The Keys To Progress
I've made a bold decision to follow the routines and advice given by John McCallum in his book "The Complete Keys To Progress." Originally a series of articles printed Strength & Health magazine in the 60's, KTP takes a person from the beginner/intermediate stage of lifting to advanced lifting in several years. Each "month" McCallum will talk about training, routines of famous bodybuilders (at that time), nutrition, gaining weight, health issues, concentration, or many other BB'ing topics. He leaves few stones unturned. Most chapter themes are wrapped around entertaining and humorous stories that make the book much more than just your average training book.
The idea is to follow the book chronologically.

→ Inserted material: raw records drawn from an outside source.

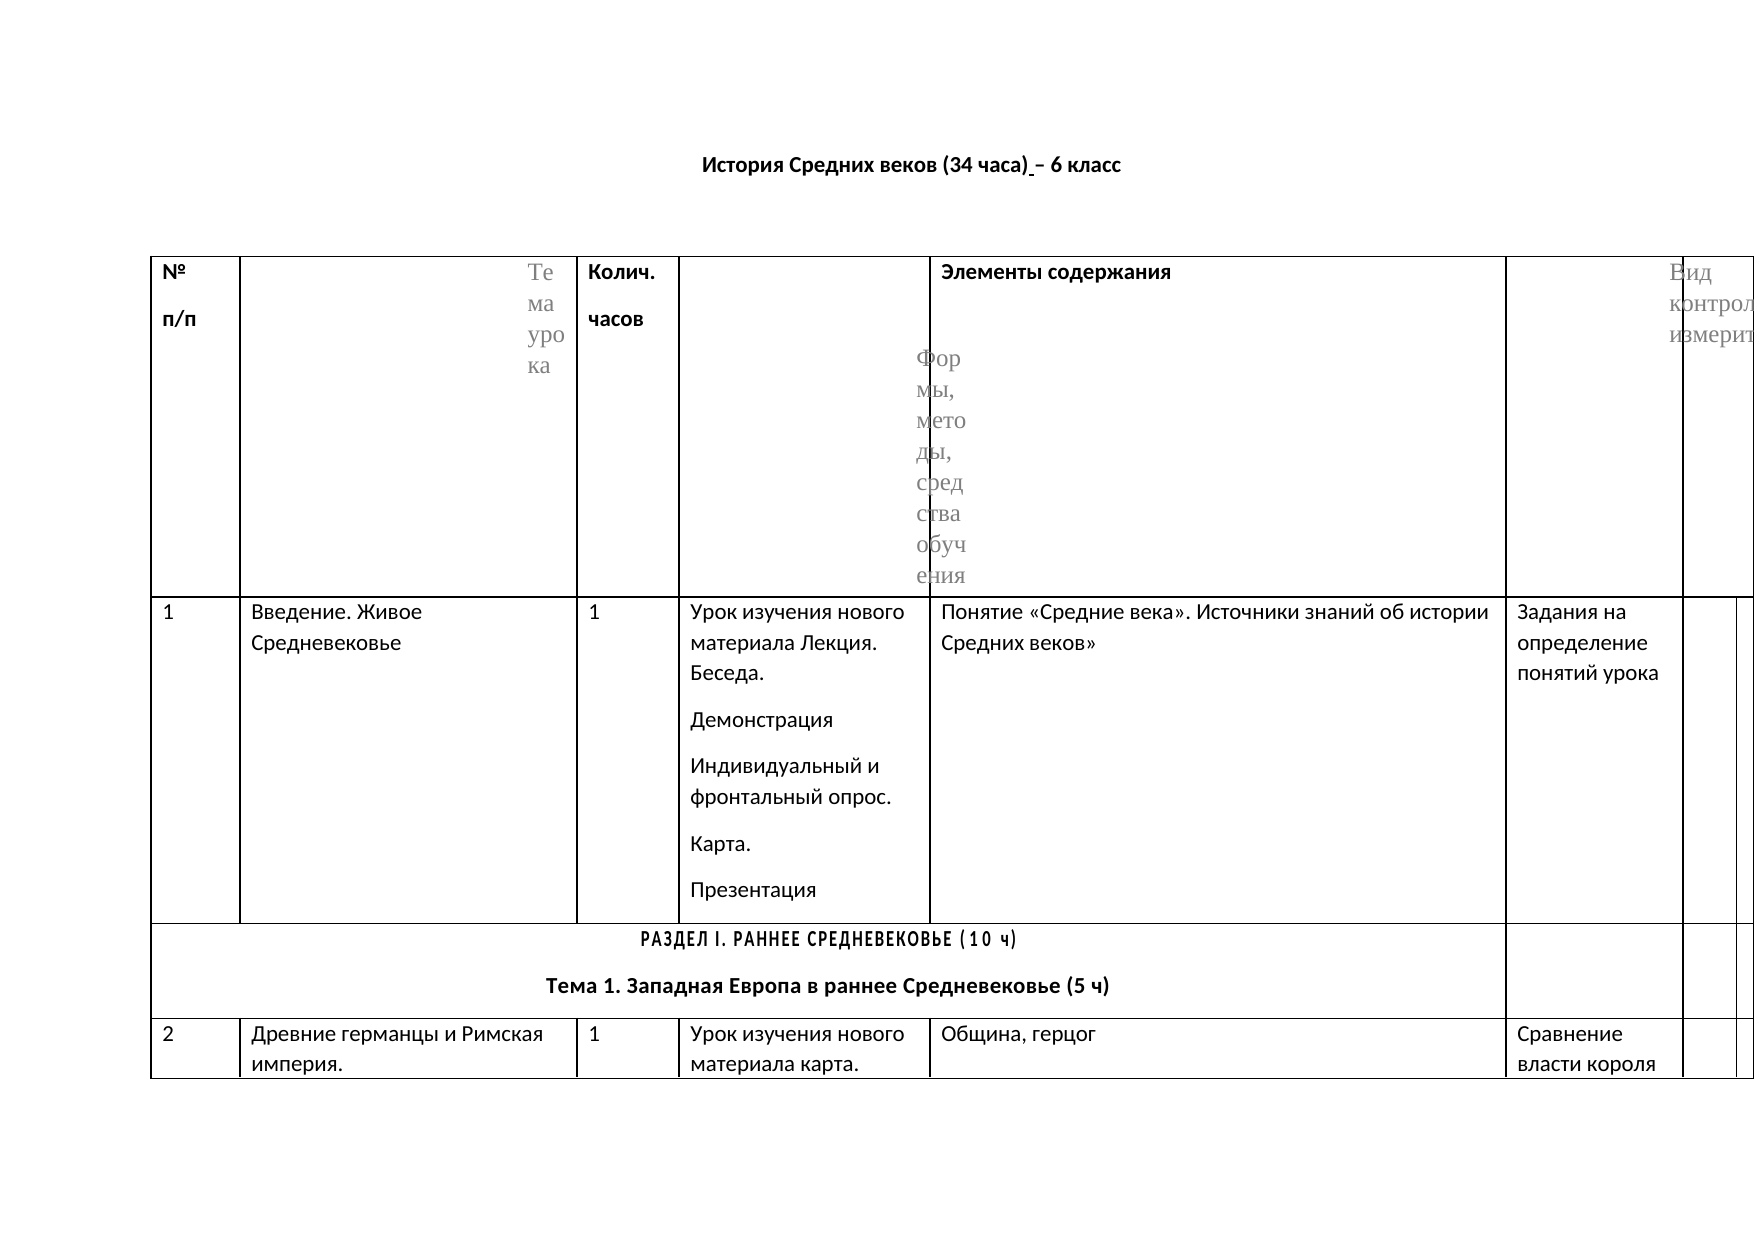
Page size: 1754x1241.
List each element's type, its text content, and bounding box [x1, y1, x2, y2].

text История Средних веков (34 часа) – 6 класс [150, 150, 1643, 178]
table_cell 1 [578, 1019, 678, 1077]
table_cell [1507, 924, 1682, 1018]
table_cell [1507, 1019, 1682, 1077]
table_cell 1 [578, 598, 678, 922]
table_cell [1684, 1019, 1736, 1077]
table_cell Понятие «Средние века». Источники знаний об истории Средних веков» [931, 598, 1505, 922]
table_header Тема урока [241, 257, 576, 596]
table_cell [1737, 1019, 1753, 1077]
table_cell 1 [152, 598, 239, 922]
table_cell [1684, 598, 1736, 922]
table_header Дата [1684, 257, 1753, 596]
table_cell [241, 1019, 576, 1077]
table_cell Введение. Живое Средневековье [241, 598, 576, 922]
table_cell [680, 1019, 929, 1077]
table_cell [1684, 924, 1736, 1018]
table_header Элементы содержания [931, 257, 1505, 596]
table_cell РАЗДЕЛ I. РАННЕЕ СРЕДНЕВЕКОВЬЕ (10 ч) Тема 1. Западная Европа в раннее Средневековье (5 ч) [152, 924, 1505, 1018]
table_cell Община, герцог [931, 1019, 1505, 1077]
table_cell [1737, 924, 1753, 1018]
table_cell Задания на определение понятий урока [1507, 598, 1682, 922]
table_header № п/п [152, 257, 239, 596]
table_cell Урок изучения нового материала Лекция. Беседа. Демонстрация Индивидуальный и фронтальный опрос. Карта. Презентация [680, 598, 929, 922]
table_cell 2 [152, 1019, 239, 1077]
table_header Формы, методы, средства обучения [680, 257, 929, 596]
table_cell [1737, 598, 1753, 922]
table_header Вид контроля, измерители [1507, 257, 1682, 596]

You follow the last routine given until a new one is listed with each "chapter" (originally a column in the magazine) lasting one month. Not every chapter lists routines. For example, the first routine is listed in Ch. 1 and the next routine is not until Ch. 5 so you follow the first routine for 4 months. I'm not sure how long the entire "program" is, I lost count at 2 years. Since I always talk about how this is the best training book I've ever read it's time to put my money where my mouth is, place my trust into McCallum's hands, and give it a go.
My short term goal is to just complete the first routine "Time Factor" which is 4 months long. My long term goal is to complete the first 5 routines which will take 14 months total. My super long term goal is to complete the whole book which would take well over 2 years. We'll see how far I get. I know of several people who have done the first 4 routines and only one person who has completed the entire book.
Anyone interested in KTP can get it at www.davedraper.com or www.ironmind.com You can also read an excerpt from KTP at Dave Draper's website.
The first KTP routine is called "Time Factor" and here is how it is layed out in the book:
Press Behind the Neck: 2 sets of 12 reps
Bent-rowing Exercise: 3 sets of 15 reps
Bench Press: 3 sets of 12 reps
Curls: 1 set of 10 reps
Squats: 2 sets of 15
Pullovers: 2 sets of 20 reps (each set done right after a set of squats)
SLDL: 1 set of 15 reps
Leg Raises: 1 set of 25 reps
This is done 3 times a week for 4 months. This is a routine designed for beginners or intermediates and I rate myself as somewhere in between the two.
The only change I'll be making is to do the Press to the front and not behind the neck. 3x a week is going to be tough and will demand lots of good food and plenty of rest. The food part I can handle but I'll need to work on getting more sleep.
My plan is to do the exact reps and increase the poundage at least every other workout via microloading. I'll be starting the weights out a little low to adjust to the higher rep range. I'm used to working in the 5 - 8 rep range so this is a bit of an adjustment for me. But this routine is meant to work on size, strength, and conditioning, and conditioning is what I really need right now. This routine will wear my ass out but that's the way I want it. My first workout is tonight. Wish me luck.